Well, in a way: It's one continuous thin layer of featureless graffiti, but still -. One lead maintenance official estimated it could cost $500 to paint over it, to which a skater replied: "What color are they going to paint it? Cement?"

As of Tuesday night, the city had taken no action. The painted bowl is still there, with maybe a few new scratches from use.

Our take: The paint may not be a color we'd have chosen, but it did cover up some nasty graffiti that was much worse, including a swastika and a large drawing of an anatomical feature.

Readers who posted online comments to our Oct. 31 article about the unauthorized alteration to the park asked if $500 might not be better spent putting a few lights into the park's interior. That idea has some merit, but we suspect $500 wouldn't light up much and there's probably no money in the budget for the installation of lights or to pay for their illumination.

But then, we discovered that some people who use the skate park are bringing their own light.

About 8 p.m. Tuesday, the skate park would have been pitch black had it not been for what looked like a photographer's light stand set up by a group of men who were playing an intriguing game of what looked like bicycle polo.
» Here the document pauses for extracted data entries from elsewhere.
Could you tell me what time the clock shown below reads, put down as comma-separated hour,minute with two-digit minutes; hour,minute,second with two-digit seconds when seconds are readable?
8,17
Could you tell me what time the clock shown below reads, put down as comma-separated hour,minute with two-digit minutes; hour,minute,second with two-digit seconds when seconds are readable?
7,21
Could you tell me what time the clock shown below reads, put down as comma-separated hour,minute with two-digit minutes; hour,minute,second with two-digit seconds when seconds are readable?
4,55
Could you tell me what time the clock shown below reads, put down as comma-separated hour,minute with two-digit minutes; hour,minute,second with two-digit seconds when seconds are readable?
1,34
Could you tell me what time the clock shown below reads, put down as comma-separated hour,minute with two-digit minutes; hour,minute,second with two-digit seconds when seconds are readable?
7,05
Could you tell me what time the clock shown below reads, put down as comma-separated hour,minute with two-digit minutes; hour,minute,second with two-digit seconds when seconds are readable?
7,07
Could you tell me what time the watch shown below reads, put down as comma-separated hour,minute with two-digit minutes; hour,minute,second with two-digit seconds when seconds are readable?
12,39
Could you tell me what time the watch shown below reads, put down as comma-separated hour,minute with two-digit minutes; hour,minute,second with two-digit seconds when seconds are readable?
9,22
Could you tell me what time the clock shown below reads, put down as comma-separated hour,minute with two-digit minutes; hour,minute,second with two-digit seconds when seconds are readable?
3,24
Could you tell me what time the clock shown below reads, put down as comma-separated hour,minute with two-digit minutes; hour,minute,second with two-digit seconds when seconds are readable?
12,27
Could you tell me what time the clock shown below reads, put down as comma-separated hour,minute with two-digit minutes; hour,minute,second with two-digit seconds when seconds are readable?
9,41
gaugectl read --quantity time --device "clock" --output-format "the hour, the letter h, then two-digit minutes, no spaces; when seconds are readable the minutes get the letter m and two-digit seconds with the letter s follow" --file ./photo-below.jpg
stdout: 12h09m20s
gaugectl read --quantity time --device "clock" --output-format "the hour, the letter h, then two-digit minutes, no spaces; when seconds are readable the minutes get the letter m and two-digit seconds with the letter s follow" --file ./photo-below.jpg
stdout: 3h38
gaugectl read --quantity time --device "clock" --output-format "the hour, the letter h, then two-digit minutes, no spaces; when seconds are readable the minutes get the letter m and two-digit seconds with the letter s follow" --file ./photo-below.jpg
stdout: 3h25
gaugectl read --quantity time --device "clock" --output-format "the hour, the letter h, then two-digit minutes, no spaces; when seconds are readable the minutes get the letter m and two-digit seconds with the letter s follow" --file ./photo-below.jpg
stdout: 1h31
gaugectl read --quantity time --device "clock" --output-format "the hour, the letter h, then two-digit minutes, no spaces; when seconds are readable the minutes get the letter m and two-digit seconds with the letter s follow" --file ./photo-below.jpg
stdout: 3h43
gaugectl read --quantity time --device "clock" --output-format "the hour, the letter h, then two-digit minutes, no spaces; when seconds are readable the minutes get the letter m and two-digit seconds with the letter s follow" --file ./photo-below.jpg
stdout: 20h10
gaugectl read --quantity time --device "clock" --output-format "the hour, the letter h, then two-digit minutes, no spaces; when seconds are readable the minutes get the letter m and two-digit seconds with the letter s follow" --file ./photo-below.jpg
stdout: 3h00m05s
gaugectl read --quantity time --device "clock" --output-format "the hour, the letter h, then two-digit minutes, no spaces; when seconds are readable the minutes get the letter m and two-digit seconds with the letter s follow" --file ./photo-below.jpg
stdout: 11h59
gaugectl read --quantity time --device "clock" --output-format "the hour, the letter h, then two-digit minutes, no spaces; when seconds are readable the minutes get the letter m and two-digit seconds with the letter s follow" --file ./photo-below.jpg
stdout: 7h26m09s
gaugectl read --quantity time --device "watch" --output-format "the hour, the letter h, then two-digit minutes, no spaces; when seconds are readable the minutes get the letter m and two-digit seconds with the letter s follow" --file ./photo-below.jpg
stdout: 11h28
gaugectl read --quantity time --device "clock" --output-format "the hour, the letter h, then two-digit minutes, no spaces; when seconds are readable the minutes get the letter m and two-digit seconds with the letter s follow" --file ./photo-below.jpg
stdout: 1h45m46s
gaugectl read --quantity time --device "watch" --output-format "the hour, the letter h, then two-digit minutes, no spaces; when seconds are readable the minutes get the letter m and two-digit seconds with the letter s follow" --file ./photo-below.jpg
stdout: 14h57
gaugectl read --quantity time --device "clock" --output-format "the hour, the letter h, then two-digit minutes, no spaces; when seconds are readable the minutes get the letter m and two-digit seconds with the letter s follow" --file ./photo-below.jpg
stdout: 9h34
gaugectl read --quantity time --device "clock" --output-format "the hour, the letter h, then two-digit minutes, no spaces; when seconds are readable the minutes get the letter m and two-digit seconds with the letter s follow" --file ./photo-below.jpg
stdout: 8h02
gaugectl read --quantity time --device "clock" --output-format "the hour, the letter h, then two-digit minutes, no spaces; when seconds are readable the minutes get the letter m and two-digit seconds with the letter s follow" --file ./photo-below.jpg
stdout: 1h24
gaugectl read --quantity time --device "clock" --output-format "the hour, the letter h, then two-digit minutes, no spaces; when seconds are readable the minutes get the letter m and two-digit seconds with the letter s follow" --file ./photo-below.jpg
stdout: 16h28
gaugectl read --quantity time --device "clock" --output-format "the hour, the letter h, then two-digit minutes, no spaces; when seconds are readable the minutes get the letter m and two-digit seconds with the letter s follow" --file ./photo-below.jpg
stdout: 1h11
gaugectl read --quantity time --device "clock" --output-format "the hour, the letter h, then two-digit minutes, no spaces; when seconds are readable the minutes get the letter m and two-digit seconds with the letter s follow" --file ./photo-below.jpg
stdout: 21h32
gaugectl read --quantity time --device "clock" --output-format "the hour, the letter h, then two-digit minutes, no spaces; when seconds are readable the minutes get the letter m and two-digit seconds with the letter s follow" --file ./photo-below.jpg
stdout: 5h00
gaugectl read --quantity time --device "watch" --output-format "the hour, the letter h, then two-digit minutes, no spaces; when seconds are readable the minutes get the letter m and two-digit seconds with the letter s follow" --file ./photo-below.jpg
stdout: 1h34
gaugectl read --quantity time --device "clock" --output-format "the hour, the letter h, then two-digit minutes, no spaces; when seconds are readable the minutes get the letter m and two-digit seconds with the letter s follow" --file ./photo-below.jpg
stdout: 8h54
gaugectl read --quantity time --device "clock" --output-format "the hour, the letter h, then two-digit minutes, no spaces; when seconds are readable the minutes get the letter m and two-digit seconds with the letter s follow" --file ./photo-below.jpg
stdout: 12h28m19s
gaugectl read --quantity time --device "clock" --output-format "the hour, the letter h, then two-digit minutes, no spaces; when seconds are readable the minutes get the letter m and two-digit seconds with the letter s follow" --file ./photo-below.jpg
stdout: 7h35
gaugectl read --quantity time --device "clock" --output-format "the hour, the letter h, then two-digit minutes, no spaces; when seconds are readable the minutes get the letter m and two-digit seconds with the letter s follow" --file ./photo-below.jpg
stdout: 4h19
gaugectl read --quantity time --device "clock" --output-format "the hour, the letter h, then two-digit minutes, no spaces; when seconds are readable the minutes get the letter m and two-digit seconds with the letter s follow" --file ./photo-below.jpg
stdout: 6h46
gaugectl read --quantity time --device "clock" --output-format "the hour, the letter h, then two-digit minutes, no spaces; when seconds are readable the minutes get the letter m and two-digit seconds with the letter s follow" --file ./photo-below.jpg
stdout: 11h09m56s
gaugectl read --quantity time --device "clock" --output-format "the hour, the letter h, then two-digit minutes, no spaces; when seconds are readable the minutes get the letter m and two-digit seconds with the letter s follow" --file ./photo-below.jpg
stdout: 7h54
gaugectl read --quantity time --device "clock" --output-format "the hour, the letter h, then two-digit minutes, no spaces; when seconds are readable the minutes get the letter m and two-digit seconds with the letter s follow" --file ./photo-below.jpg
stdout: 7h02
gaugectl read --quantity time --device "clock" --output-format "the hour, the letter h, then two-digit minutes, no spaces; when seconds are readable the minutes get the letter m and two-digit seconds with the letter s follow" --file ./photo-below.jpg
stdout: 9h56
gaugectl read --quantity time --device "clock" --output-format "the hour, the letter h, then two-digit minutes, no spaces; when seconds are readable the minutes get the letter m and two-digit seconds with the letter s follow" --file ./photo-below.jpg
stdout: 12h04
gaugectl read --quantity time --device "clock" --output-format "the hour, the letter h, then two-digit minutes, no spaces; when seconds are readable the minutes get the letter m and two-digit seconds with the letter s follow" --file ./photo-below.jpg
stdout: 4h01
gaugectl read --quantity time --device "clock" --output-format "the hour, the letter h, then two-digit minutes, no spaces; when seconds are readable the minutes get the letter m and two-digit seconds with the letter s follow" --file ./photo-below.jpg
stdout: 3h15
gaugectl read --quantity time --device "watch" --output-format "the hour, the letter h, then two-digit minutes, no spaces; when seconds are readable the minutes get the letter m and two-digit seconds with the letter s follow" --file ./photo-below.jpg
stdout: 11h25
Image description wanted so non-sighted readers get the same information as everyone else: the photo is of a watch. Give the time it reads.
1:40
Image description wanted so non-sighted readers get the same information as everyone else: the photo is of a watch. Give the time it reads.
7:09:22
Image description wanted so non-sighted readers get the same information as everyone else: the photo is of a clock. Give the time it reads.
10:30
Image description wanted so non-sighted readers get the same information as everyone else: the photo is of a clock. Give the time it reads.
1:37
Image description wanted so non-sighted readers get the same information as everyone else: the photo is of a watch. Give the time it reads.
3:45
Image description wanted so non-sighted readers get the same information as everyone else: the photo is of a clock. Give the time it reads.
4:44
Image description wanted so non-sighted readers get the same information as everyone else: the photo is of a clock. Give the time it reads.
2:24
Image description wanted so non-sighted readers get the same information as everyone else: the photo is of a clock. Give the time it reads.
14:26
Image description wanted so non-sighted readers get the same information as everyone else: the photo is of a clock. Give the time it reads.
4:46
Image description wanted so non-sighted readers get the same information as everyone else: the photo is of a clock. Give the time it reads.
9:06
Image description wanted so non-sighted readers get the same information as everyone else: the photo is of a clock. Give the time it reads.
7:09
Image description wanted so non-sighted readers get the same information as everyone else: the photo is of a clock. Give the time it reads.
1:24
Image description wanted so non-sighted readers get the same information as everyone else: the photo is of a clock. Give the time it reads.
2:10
One polite young man came by to inquire whether an editor and photographer surveying the painted bowl with a flashlight were from the city. He asked us if we were going to paint over the paint.

"I think art is better than nothing," he said, in defense of the graffiti that was there before, but he said he thought that since it already was there, the paint should stay. We tend to agree.

We're not anarchists. It would have been nice if the volunteer mystery painter(s) who put so much time and effort into the bowl's new paint job had sought approval. But if this person(s) has lived in Corvallis for any time at all, he or she probably figured it would be easier (and much, much faster) to seek forgiveness rather than permission. But we see no harm - and none of the foul symbols and drawings that used to be there.

Our respectful suggestion to the city: It's not graffiti. It's an improvement. Let's call this one good and move on.